Print every line of the material below exactly as it stands, but omit the pictures.

* Source data
* * * * * * * * *
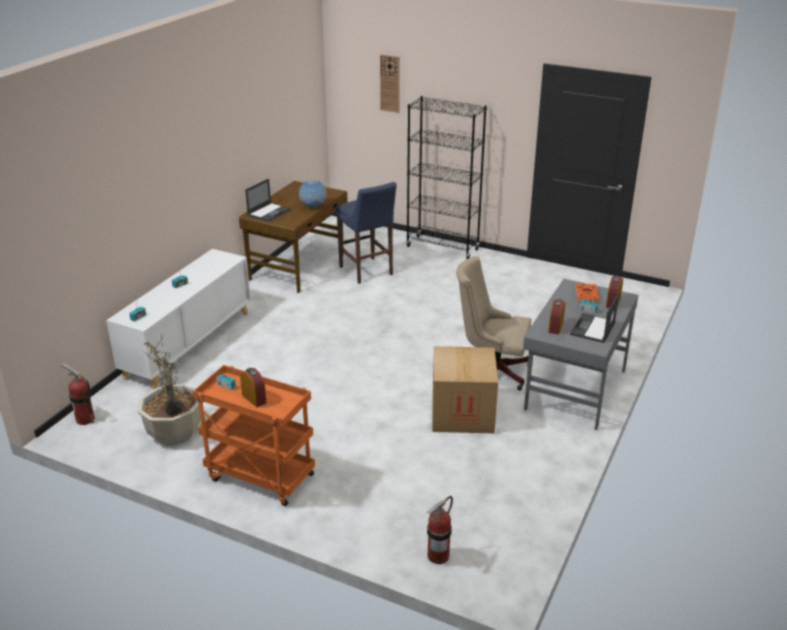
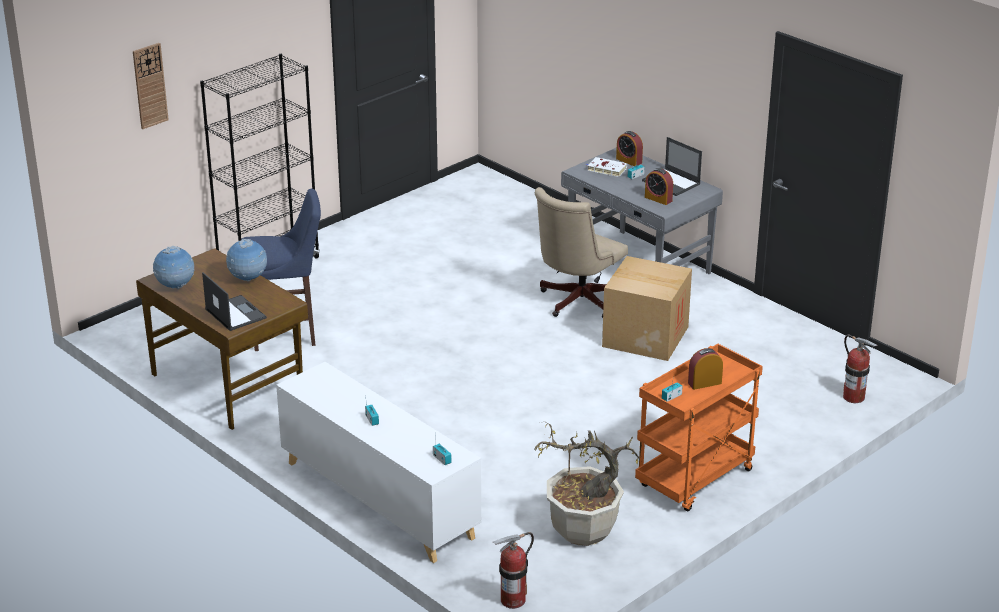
camera: 70 degrees left, 0 degrees up
orange book [576,284,599,304] -> white book [587,157,627,177]
none -> globe [153,246,194,289]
* * * * * * * * *
* Answer for this exercise
camera: 70 degrees left, 0 degrees up
orange book [576,284,599,304] -> white book [587,157,627,177]
none -> globe [153,246,194,289]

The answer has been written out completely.